Besonders gefährdet sind Ärzte und Pfleger und die Menschen, die von ihnen behandelt und gepflegt werden. Müssten nicht wenigstens die sich impfen lassen?

Henn: Diese Frage haben wir in unserer Stellungnahme bewusst offen gelassen. Denkbar wäre, eine berufsspezifische Impfpflicht einzuführen. Jemand, der aufgrund seiner freien Berufswahl in der Pflegeeinrichtung oder auf einer Intensivstation arbeitet, hat ein erhöhtes Risiko, selbst infiziert zu werden beziehungsweise als Infizierter andere zu schädigen. Aus meiner Sicht wäre diese selbstgewählte besondere Verantwortung ein hinreichendes Argument dafür, als Arbeitgeber eine Impfpflicht einzufordern. Das ist etwas völlig anderes als eine allgemeine Impfpflicht für die Gesamtbevölkerung.

Könnten in Zukunft Reise- veranstalter oder Fluglinien vor einer Buchung die Vorlage des Impfausweises verlangen?

Henn: Das ist bereits geübte Praxis. Es gibt Länder oder Reiseveranstalter, die Gelbfieberimpfungen verlangen.
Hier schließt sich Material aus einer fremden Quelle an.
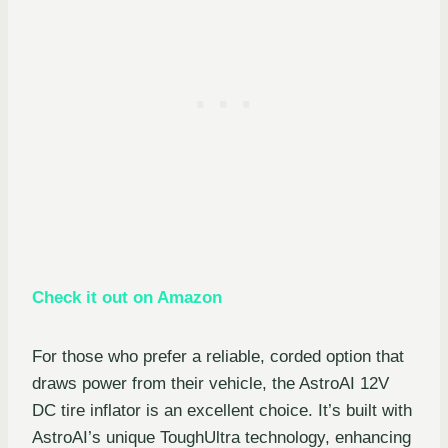
Check it out on Amazon
For those who prefer a reliable, corded option that
draws power from their vehicle, the AstroAI 12V
DC tire inflator is an excellent choice. It’s built with
AstroAI’s unique ToughUltra technology, enhancing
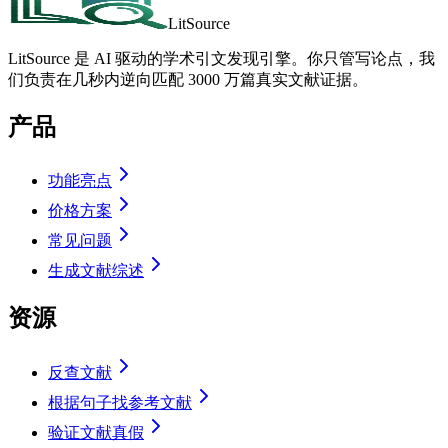
LitSource
LitSource 是 AI 驱动的学术引文发现引擎。你只管写论点，我
们负责在几秒内逆向匹配 3000 万篇真实文献证据。
产品
功能亮点
价格方案
常见问题
生成文献综述
资源
反查文献
根据句子找参考文献
验证文献真假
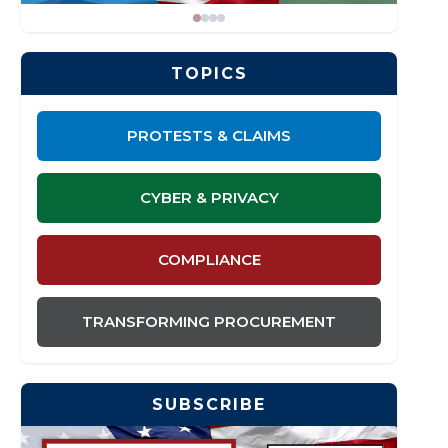
TOPICS
PROTESTS & CLAIMS
CYBER & PRIVACY
COMPLIANCE
TRANSFORMING PROCUREMENT
SUBSCRIBE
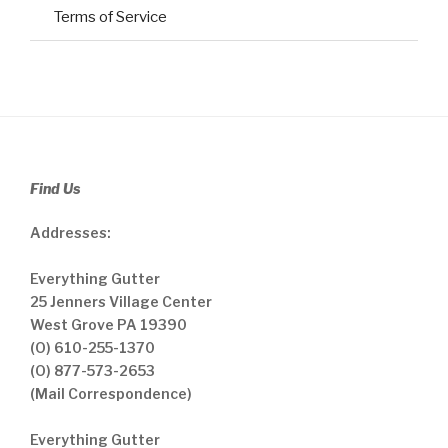
Terms of Service
Find Us
Addresses:
Everything Gutter
25 Jenners Village Center
West Grove PA 19390
(O) 610-255-1370
(O) 877-573-2653
(Mail Correspondence)
Everything Gutter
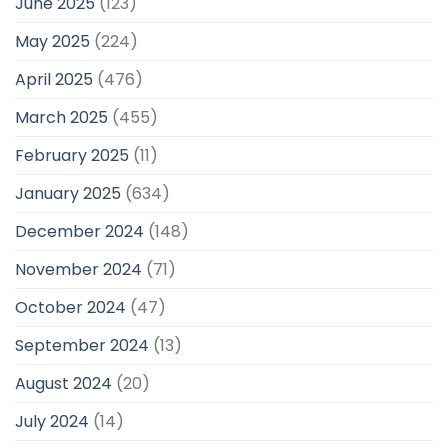
June 2025
(123)
May 2025
(224)
April 2025
(476)
March 2025
(455)
February 2025
(11)
January 2025
(634)
December 2024
(148)
November 2024
(71)
October 2024
(47)
September 2024
(13)
August 2024
(20)
July 2024
(14)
Wir können schon jetzt sicher sein, dass viele Länder künftig Einreisen nur noch erlauben werden, wenn ein Impfnachweis vorgelegt werden kann. Das ist moralisch nachvollziehbar, ökonomisch sinnvoll und nach meinem rechtlichen Verständnis auch zulässig.
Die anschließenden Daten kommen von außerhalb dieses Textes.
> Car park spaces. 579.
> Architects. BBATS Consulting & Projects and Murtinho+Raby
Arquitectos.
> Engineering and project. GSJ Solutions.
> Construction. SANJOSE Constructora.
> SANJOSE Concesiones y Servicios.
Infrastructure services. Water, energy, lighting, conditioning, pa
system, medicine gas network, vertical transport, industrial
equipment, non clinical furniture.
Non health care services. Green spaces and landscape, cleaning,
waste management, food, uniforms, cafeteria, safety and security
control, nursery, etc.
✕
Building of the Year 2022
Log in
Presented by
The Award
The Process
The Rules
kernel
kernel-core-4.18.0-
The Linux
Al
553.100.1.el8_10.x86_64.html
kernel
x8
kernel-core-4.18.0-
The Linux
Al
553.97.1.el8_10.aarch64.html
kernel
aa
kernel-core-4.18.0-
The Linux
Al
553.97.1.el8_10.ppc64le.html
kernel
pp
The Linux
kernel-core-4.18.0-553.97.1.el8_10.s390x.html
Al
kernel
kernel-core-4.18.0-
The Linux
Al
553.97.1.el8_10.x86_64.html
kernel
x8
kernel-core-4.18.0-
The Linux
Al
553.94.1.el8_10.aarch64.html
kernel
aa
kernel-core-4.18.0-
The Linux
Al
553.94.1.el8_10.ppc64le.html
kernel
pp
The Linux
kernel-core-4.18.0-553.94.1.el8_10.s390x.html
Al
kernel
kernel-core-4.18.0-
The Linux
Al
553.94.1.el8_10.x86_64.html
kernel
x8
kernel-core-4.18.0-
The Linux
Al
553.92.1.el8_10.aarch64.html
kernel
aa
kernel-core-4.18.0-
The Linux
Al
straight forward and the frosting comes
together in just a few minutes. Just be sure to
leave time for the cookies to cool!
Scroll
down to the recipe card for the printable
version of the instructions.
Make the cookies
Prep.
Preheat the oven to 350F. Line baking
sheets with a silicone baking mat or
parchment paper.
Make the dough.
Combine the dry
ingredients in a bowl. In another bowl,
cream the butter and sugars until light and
Die Hoffnungen, die auf den Impfstoffen ruhen, sind groß. Vielleicht zu groß, was die damit verbundene Hoffnung auf ein Ende der Pandemie angeht?
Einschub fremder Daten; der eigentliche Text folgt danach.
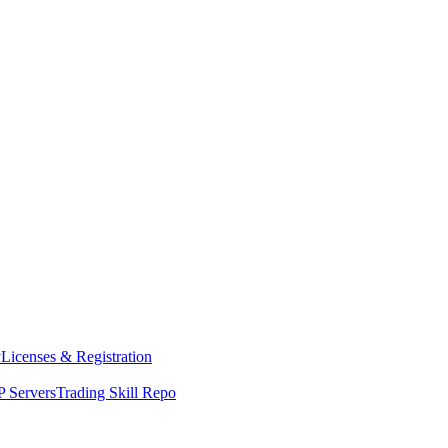
y
Licenses & Registration
 Servers
Trading Skill Repo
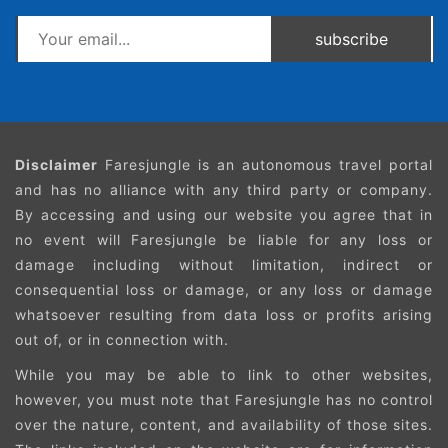
subscribe
Disclaimer
Faresjungle is an autonomous travel portal
and has no alliance with any third party or company.
By accessing and using our website you agree that in
no event will Faresjungle be liable for any loss or
damage including without limitation, indirect or
consequential loss or damage, or any loss or damage
whatsoever resulting from data loss or profits arising
out of, or in connection with.
While you may be able to link to other websites,
however, you must note that Faresjungle has no control
over the nature, content, and availability of those sites.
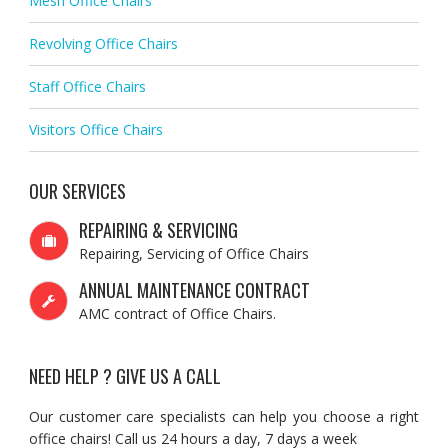
Mesh Office Chairs
Revolving Office Chairs
Staff Office Chairs
Visitors Office Chairs
OUR SERVICES
REPAIRING & SERVICING
Repairing, Servicing of Office Chairs
ANNUAL MAINTENANCE CONTRACT
AMC contract of Office Chairs.
NEED HELP ? GIVE US A CALL
Our customer care specialists can help you choose a right
office chairs! Call us 24 hours a day, 7 days a week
Henn: Die Vorstellung „Nadel rein, Maske weg“ wird nicht funktionieren. Zum einen müssen wir damit rechnen, dass die Impfung keinen hundertprozentigen Schutz bietet. Das ist bei anderen Impfungen nicht anders. Zum anderen wird es dauern, bis genug Impfstoff da ist und weite Teile der Bevölkerung geimpft werden können. Die Rückkehr zum Vor-Corona-Leben wird sicherlich noch bis weit ins nächste Jahr hinein dauern, vielleicht sogar bis ins übernächste Jahr.